** START DATA LISTING **

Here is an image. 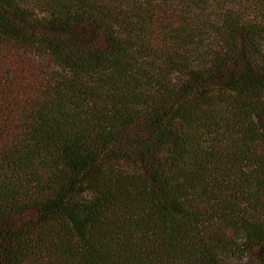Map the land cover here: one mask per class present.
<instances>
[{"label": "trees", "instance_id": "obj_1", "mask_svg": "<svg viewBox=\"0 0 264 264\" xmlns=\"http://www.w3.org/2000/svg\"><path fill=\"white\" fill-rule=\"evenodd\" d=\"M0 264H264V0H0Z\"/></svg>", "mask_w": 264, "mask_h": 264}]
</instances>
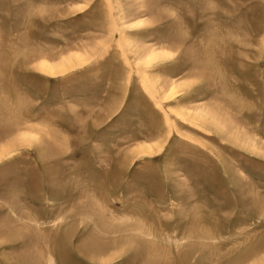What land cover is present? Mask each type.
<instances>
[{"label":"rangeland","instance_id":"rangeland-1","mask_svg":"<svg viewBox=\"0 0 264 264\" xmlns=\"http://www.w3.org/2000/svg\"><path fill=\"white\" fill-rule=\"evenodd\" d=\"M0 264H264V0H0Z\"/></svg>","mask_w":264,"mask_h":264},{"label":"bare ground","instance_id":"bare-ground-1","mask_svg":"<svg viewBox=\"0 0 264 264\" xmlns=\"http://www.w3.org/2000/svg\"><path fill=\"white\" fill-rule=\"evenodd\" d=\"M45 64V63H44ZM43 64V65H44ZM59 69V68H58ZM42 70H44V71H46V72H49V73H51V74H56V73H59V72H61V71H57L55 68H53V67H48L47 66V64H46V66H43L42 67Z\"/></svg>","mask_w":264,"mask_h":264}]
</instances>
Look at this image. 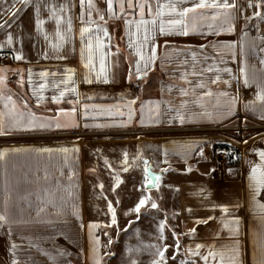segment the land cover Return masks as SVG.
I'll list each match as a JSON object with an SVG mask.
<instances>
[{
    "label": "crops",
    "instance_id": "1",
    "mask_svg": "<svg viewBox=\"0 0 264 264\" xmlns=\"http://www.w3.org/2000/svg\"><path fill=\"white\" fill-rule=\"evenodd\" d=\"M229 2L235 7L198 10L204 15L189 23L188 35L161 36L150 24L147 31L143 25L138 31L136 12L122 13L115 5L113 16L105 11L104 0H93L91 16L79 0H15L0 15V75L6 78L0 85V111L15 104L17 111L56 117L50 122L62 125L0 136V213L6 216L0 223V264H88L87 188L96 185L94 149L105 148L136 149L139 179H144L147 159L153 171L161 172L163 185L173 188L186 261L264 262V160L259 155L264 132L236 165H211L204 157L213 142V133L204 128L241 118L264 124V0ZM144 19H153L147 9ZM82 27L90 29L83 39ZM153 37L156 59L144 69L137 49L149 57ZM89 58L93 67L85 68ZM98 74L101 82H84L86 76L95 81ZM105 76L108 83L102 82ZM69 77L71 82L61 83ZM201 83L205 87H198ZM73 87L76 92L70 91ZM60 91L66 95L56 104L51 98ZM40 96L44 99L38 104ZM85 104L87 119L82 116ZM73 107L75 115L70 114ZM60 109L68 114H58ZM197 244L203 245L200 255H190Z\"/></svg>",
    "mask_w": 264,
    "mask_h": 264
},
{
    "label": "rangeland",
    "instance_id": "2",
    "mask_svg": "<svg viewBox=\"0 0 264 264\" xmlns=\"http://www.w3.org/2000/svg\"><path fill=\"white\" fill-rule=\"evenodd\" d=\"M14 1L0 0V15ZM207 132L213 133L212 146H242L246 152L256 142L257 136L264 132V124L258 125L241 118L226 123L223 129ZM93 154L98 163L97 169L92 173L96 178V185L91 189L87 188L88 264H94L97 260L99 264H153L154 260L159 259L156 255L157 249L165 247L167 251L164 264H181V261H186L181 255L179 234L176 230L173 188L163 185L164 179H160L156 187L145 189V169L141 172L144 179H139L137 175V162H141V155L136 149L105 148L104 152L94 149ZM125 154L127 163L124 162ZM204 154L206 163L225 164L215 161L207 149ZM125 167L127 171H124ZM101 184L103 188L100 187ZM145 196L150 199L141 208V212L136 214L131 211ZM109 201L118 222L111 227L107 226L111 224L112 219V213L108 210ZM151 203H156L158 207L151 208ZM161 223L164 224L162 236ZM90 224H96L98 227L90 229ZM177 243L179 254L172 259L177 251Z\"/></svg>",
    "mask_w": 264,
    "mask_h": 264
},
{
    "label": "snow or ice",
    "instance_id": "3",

** END DATA LISTING **

◆ **WORK TO BE COMPLETED**
Return each line of the records above that contains the string "label".

◆ **TASK SOLUTION**
[{"label": "trees", "instance_id": "obj_1", "mask_svg": "<svg viewBox=\"0 0 264 264\" xmlns=\"http://www.w3.org/2000/svg\"><path fill=\"white\" fill-rule=\"evenodd\" d=\"M0 264H264V0H0Z\"/></svg>", "mask_w": 264, "mask_h": 264}]
[{"label":"rangeland","instance_id":"rangeland-1","mask_svg":"<svg viewBox=\"0 0 264 264\" xmlns=\"http://www.w3.org/2000/svg\"><path fill=\"white\" fill-rule=\"evenodd\" d=\"M0 264H264V0H0Z\"/></svg>","mask_w":264,"mask_h":264},{"label":"bare ground","instance_id":"bare-ground-1","mask_svg":"<svg viewBox=\"0 0 264 264\" xmlns=\"http://www.w3.org/2000/svg\"><path fill=\"white\" fill-rule=\"evenodd\" d=\"M45 64V63H44ZM43 64V65H44ZM59 69V68H58ZM42 70H44V71H46V72H49V73H51V74H56V73H59V72H61V71H57L55 68H53V67H48L47 66V64H46V66H43L42 67Z\"/></svg>","mask_w":264,"mask_h":264}]
    "label": "crops",
    "label": "rangeland",
    "label": "snow or ice",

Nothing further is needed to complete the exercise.